- _Goal_:
Rewrite every line of the material below as a JSON list of strings, one string per line, leaving out blank lines.

========================================================================

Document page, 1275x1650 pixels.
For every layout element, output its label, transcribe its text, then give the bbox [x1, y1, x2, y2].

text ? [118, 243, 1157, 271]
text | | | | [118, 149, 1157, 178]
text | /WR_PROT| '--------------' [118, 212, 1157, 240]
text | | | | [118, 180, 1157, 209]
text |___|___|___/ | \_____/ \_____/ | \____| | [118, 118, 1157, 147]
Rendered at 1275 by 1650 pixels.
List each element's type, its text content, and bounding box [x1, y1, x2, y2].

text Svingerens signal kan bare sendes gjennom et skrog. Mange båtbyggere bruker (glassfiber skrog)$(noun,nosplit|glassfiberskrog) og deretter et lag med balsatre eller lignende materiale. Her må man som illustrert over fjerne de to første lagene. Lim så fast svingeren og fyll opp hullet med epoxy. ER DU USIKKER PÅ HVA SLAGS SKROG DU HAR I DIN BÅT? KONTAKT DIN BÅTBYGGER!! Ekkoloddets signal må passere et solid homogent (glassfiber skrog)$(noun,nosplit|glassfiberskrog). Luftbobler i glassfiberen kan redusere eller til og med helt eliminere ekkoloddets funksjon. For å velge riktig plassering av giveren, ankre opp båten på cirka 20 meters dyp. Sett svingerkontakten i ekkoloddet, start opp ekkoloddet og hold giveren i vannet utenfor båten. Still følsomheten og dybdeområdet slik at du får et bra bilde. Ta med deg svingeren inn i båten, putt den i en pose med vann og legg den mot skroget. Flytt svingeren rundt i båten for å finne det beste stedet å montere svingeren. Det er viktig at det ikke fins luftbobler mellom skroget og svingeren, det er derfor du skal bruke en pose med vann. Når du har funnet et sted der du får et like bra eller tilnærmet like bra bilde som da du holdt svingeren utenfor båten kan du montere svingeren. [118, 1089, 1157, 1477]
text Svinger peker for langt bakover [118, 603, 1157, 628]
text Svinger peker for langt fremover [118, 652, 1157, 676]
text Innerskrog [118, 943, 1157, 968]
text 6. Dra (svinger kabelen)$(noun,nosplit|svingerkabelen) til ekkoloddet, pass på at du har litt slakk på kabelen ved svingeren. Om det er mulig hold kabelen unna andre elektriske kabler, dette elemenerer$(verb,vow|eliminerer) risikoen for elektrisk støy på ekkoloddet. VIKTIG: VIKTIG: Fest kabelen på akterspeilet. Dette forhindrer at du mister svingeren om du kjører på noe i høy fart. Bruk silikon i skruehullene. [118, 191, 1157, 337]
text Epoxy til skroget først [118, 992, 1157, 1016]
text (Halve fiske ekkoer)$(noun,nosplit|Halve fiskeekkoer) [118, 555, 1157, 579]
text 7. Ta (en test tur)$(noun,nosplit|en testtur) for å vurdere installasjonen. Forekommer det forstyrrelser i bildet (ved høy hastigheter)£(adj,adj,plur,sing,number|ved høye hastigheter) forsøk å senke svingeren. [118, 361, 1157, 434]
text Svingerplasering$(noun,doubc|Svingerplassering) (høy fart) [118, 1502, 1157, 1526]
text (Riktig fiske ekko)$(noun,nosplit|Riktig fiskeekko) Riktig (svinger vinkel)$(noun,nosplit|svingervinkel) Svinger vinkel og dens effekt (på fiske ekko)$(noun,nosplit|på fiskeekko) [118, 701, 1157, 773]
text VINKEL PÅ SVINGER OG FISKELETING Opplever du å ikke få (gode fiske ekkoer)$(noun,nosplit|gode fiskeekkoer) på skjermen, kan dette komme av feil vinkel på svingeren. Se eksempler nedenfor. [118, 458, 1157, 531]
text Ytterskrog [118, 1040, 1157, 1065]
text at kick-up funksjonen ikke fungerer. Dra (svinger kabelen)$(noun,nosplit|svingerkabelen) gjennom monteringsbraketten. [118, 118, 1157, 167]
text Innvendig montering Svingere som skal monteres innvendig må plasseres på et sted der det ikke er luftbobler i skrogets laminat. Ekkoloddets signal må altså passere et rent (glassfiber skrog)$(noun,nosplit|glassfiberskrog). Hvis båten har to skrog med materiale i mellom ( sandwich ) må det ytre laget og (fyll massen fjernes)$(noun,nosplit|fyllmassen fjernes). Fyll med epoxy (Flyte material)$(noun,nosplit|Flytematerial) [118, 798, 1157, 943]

========================================================================

- _Full solution_:
[
  "Document page, 1275x1650 pixels.",
  "For every layout element, output its label, transcribe its text, then give the bbox [x1, y1, x2, y2].",
  "text ? [118, 243, 1157, 271]",
  "text | | | | [118, 149, 1157, 178]",
  "text | /WR_PROT| '--------------' [118, 212, 1157, 240]",
  "text | | | | [118, 180, 1157, 209]",
  "text |___|___|___/ | \\_____/ \\_____/ | \\____| | [118, 118, 1157, 147]",
  "Rendered at 1275 by 1650 pixels.",
  "List each element's type, its text content, and bounding box [x1, y1, x2, y2].",
  "text Svingerens signal kan bare sendes gjennom et skrog. Mange båtbyggere bruker (glassfiber skrog)$(noun,nosplit|glassfiberskrog) og deretter et lag med balsatre eller lignende materiale. Her må man som illustrert over fjerne de to første lagene. Lim så fast svingeren og fyll opp hullet med epoxy. ER DU USIKKER PÅ HVA SLAGS SKROG DU HAR I DIN BÅT? KONTAKT DIN BÅTBYGGER!! Ekkoloddets signal må passere et solid homogent (glassfiber skrog)$(noun,nosplit|glassfiberskrog). Luftbobler i glassfiberen kan redusere eller til og med helt eliminere ekkoloddets funksjon. For å velge riktig plassering av giveren, ankre opp båten på cirka 20 meters dyp. Sett svingerkontakten i ekkoloddet, start opp ekkoloddet og hold giveren i vannet utenfor båten. Still følsomheten og dybdeområdet slik at du får et bra bilde. Ta med deg svingeren inn i båten, putt den i en pose med vann og legg den mot skroget. Flytt svingeren rundt i båten for å finne det beste stedet å montere svingeren. Det er viktig at det ikke fins luftbobler mellom skroget og svingeren, det er derfor du skal bruke en pose med vann. Når du har funnet et sted der du får et like bra eller tilnærmet like bra bilde som da du holdt svingeren utenfor båten kan du montere svingeren. [118, 1089, 1157, 1477]",
  "text Svinger peker for langt bakover [118, 603, 1157, 628]",
  "text Svinger peker for langt fremover [118, 652, 1157, 676]",
  "text Innerskrog [118, 943, 1157, 968]",
  "text 6. Dra (svinger kabelen)$(noun,nosplit|svingerkabelen) til ekkoloddet, pass på at du har litt slakk på kabelen ved svingeren. Om det er mulig hold kabelen unna andre elektriske kabler, dette elemenerer$(verb,vow|eliminerer) risikoen for elektrisk støy på ekkoloddet. VIKTIG: VIKTIG: Fest kabelen på akterspeilet. Dette forhindrer at du mister svingeren om du kjører på noe i høy fart. Bruk silikon i skruehullene. [118, 191, 1157, 337]",
  "text Epoxy til skroget først [118, 992, 1157, 1016]",
  "text (Halve fiske ekkoer)$(noun,nosplit|Halve fiskeekkoer) [118, 555, 1157, 579]",
  "text 7. Ta (en test tur)$(noun,nosplit|en testtur) for å vurdere installasjonen. Forekommer det forstyrrelser i bildet (ved høy hastigheter)£(adj,adj,plur,sing,number|ved høye hastigheter) forsøk å senke svingeren. [118, 361, 1157, 434]",
  "text Svingerplasering$(noun,doubc|Svingerplassering) (høy fart) [118, 1502, 1157, 1526]",
  "text (Riktig fiske ekko)$(noun,nosplit|Riktig fiskeekko) Riktig (svinger vinkel)$(noun,nosplit|svingervinkel) Svinger vinkel og dens effekt (på fiske ekko)$(noun,nosplit|på fiskeekko) [118, 701, 1157, 773]",
  "text VINKEL PÅ SVINGER OG FISKELETING Opplever du å ikke få (gode fiske ekkoer)$(noun,nosplit|gode fiskeekkoer) på skjermen, kan dette komme av feil vinkel på svingeren. Se eksempler nedenfor. [118, 458, 1157, 531]",
  "text Ytterskrog [118, 1040, 1157, 1065]",
  "text at kick-up funksjonen ikke fungerer. Dra (svinger kabelen)$(noun,nosplit|svingerkabelen) gjennom monteringsbraketten. [118, 118, 1157, 167]",
  "text Innvendig montering Svingere som skal monteres innvendig må plasseres på et sted der det ikke er luftbobler i skrogets laminat. Ekkoloddets signal må altså passere et rent (glassfiber skrog)$(noun,nosplit|glassfiberskrog). Hvis båten har to skrog med materiale i mellom ( sandwich ) må det ytre laget og (fyll massen fjernes)$(noun,nosplit|fyllmassen fjernes). Fyll med epoxy (Flyte material)$(noun,nosplit|Flytematerial) [118, 798, 1157, 943]"
]